[Start of section]

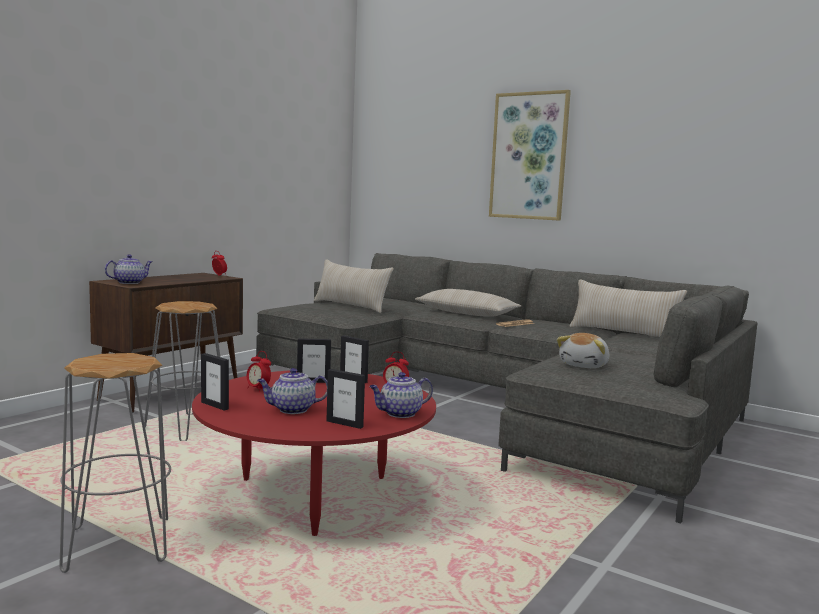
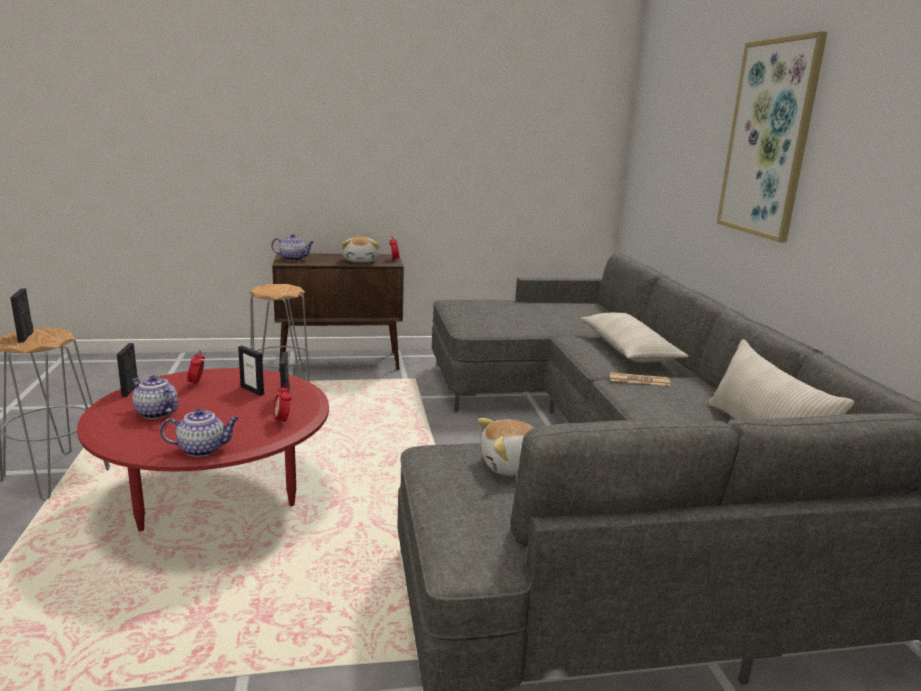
camera: 45 degrees right, 10 degrees up
beige pillow [314,259,394,313] -> none
picture frame [326,369,365,429] -> picture frame moved to [10,288,34,342]
teapot [369,372,433,418] -> teapot turned 150 degrees clockwise [160,409,239,457]
none -> plush toy [342,236,379,262]

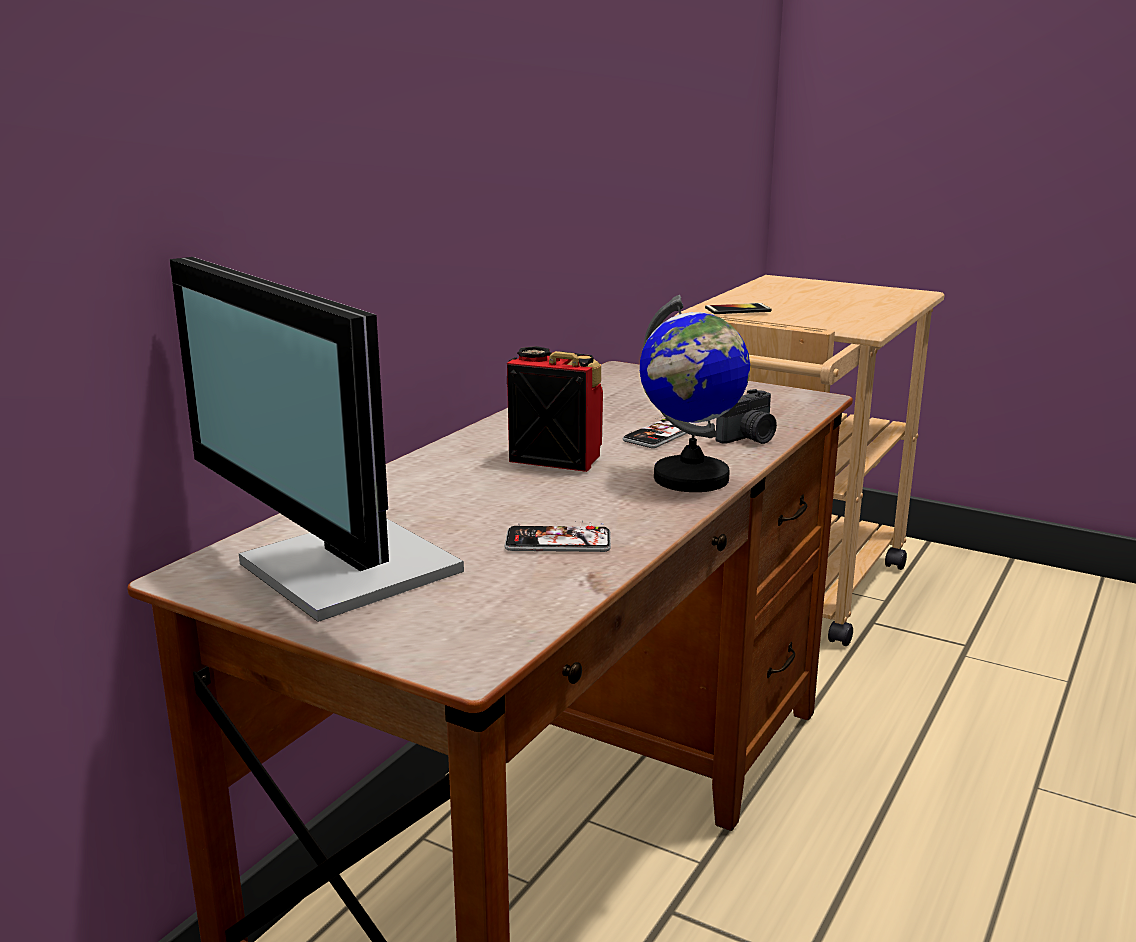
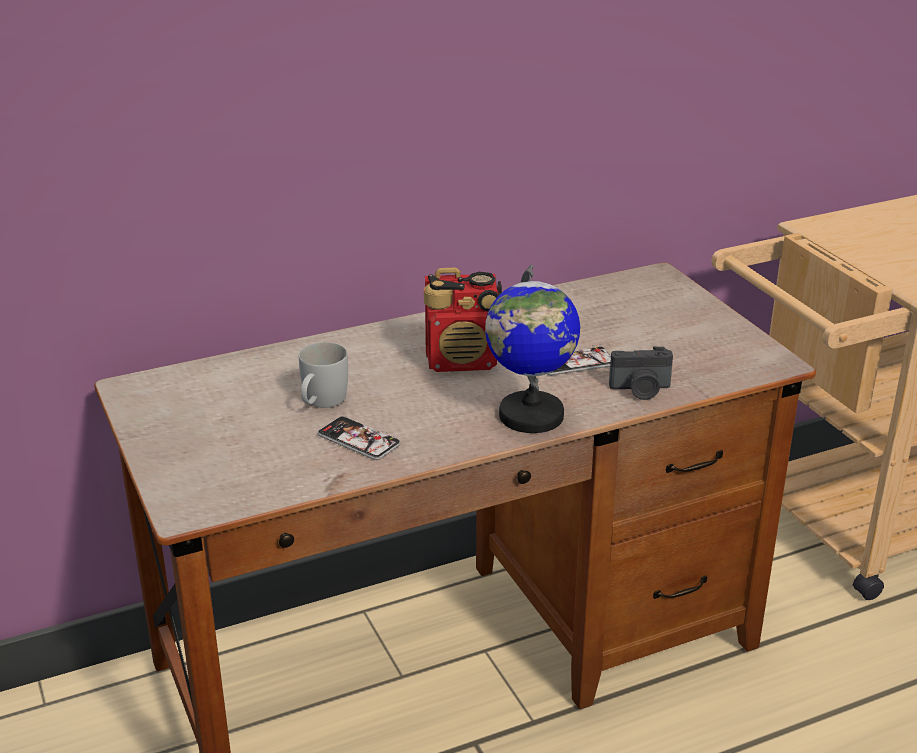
camera: 35 degrees right, 10 degrees up
monitor [170,257,464,622] -> none
radio [507,346,603,472] -> radio turned 120 degrees clockwise [424,268,502,372]
phone [705,303,772,314] -> none
none -> white mug [299,342,348,408]

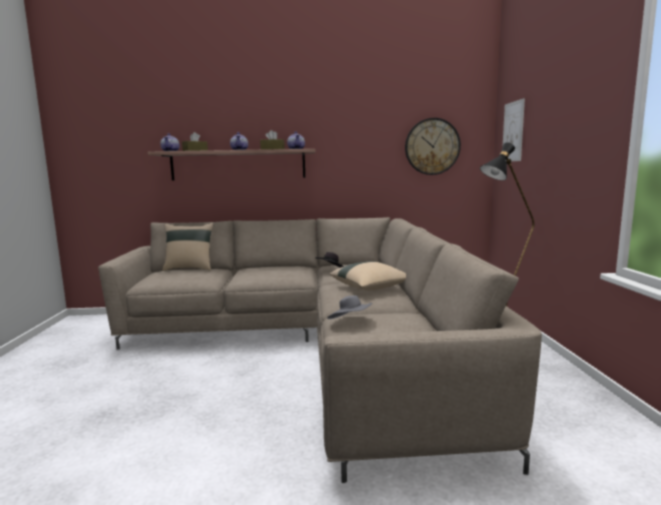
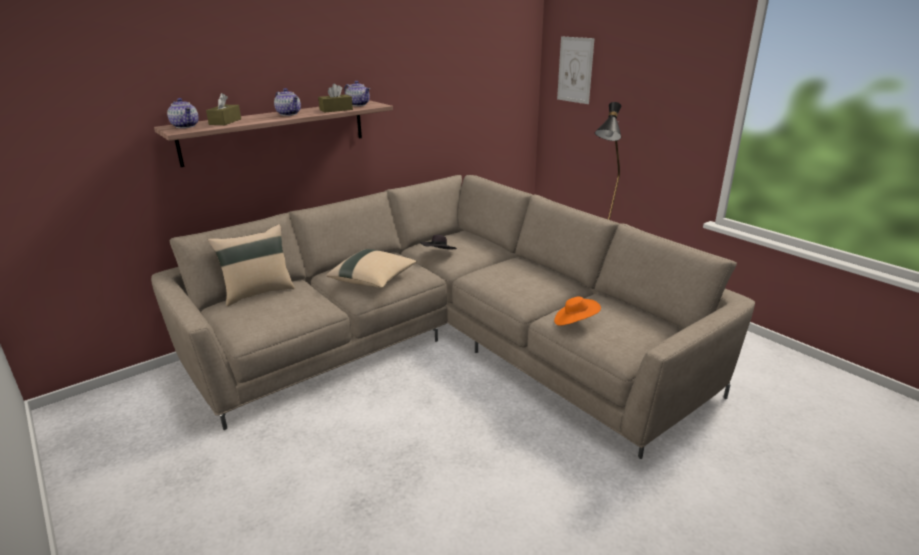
camera: 35 degrees left, 15 degrees up
grey hat [327,295,372,319] -> orange hat [554,297,601,326]
beige pillow [330,261,406,290] -> beige pillow moved to [326,249,417,288]
wall clock [405,118,461,175] -> none

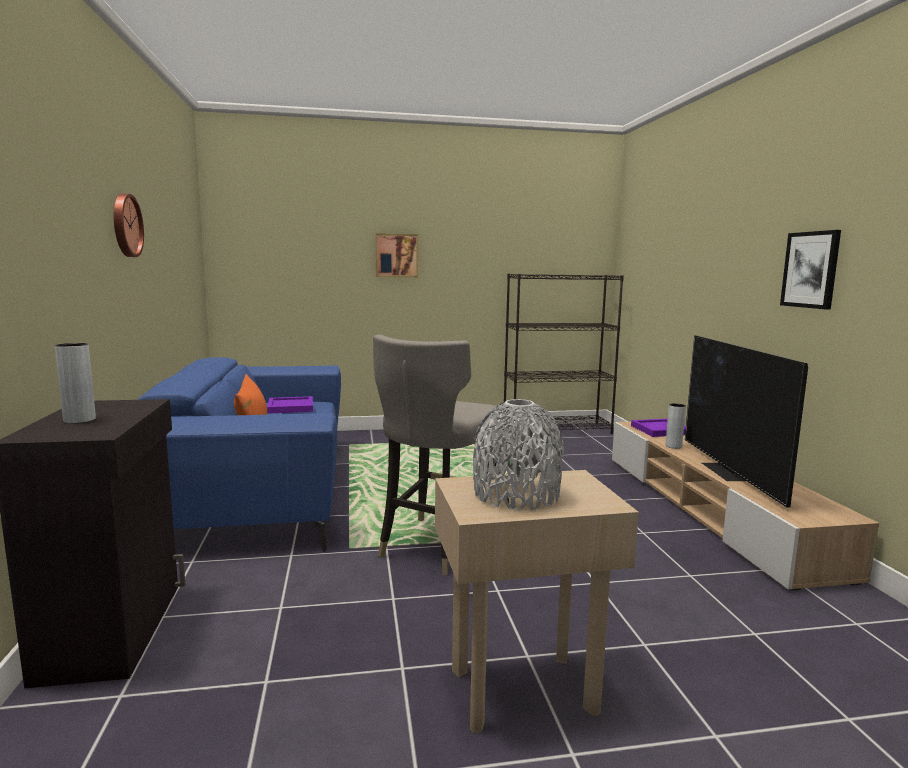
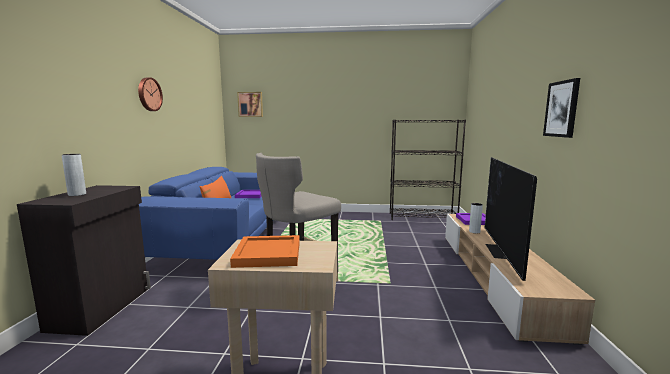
camera: 15 degrees right, 0 degrees up
picture [375,233,418,277] -> picture moved to [237,92,263,117]
grey vase [473,399,564,510] -> orange tray [230,235,300,268]

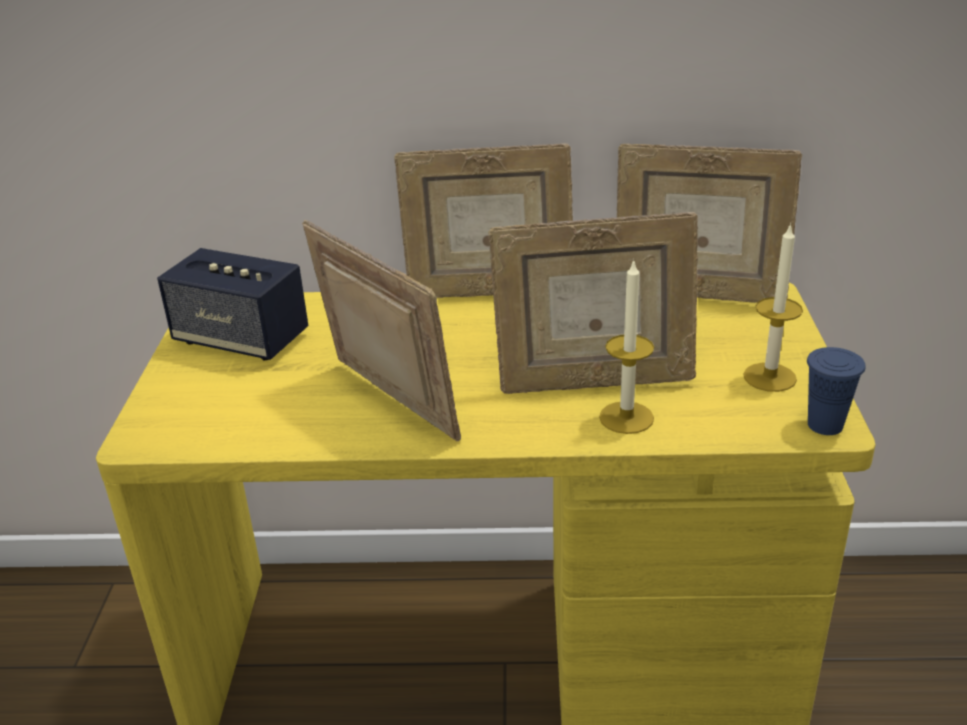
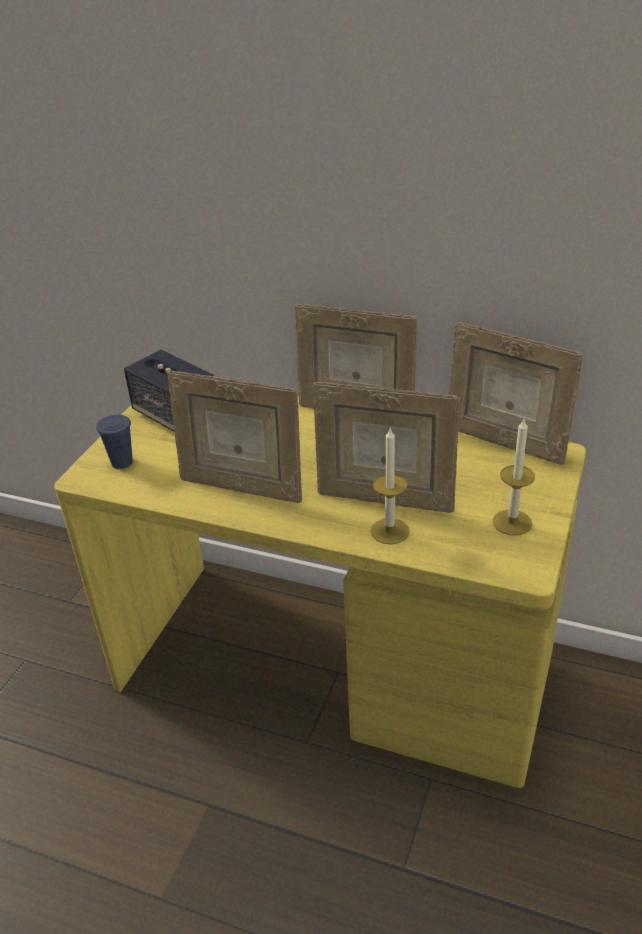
camera: 20 degrees right, 5 degrees up
picture frame [302,220,461,441] -> picture frame turned 135 degrees clockwise [167,371,302,503]
blue cup [807,347,866,435] -> blue cup moved to [96,415,133,469]

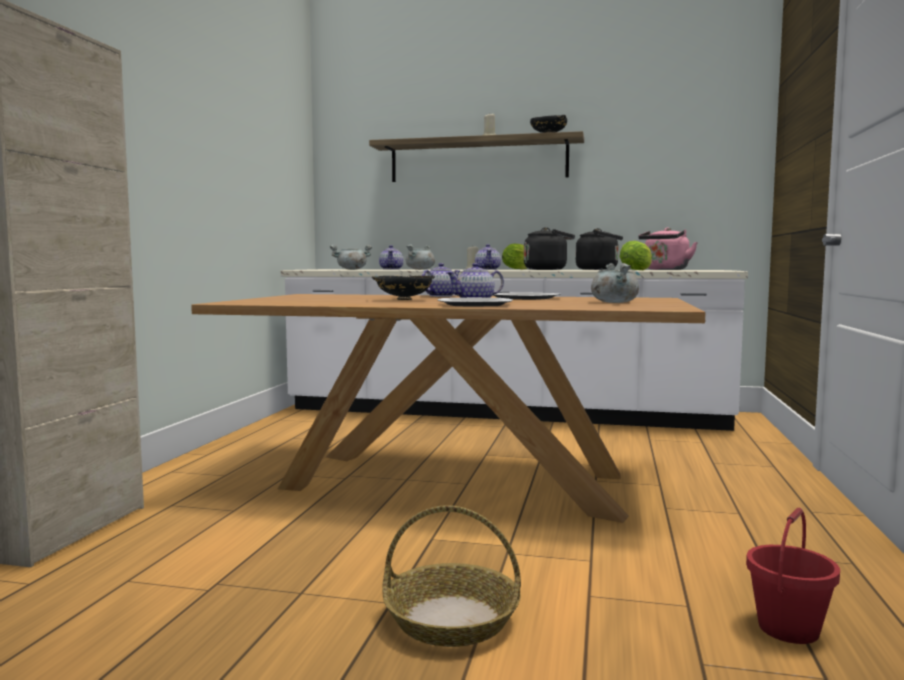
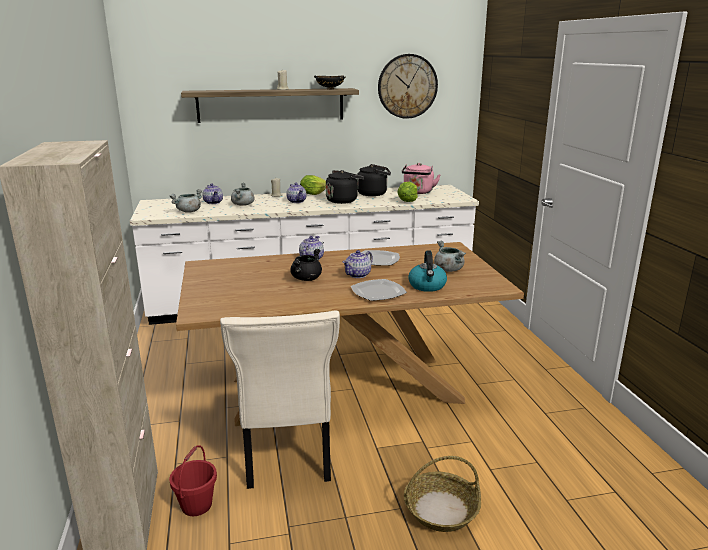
camera: 25 degrees left, 15 degrees up
black bowl [372,275,435,300] -> black cooking pot [290,248,322,281]
red bucket [746,507,840,644] -> red bucket moved to [169,445,217,516]
none -> beige chair [220,311,340,489]
none -> wall clock [378,54,438,119]
none -> kettle [408,251,447,292]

[End of section]

-- Activity --
In the records above, find the line with "grey hat [327,295,372,319]" and the line with "camera: 20 degrees right, 5 degrees up", then restate word for word only those two lines and all lines between, omitting pictures.

-- Result for this exercise --
grey hat [327,295,372,319] -> orange hat [554,297,601,326]
beige pillow [330,261,406,290] -> beige pillow moved to [326,249,417,288]
wall clock [405,118,461,175] -> none

camera: 15 degrees right, 0 degrees up
picture [375,233,418,277] -> picture moved to [237,92,263,117]
grey vase [473,399,564,510] -> orange tray [230,235,300,268]

camera: 20 degrees right, 5 degrees up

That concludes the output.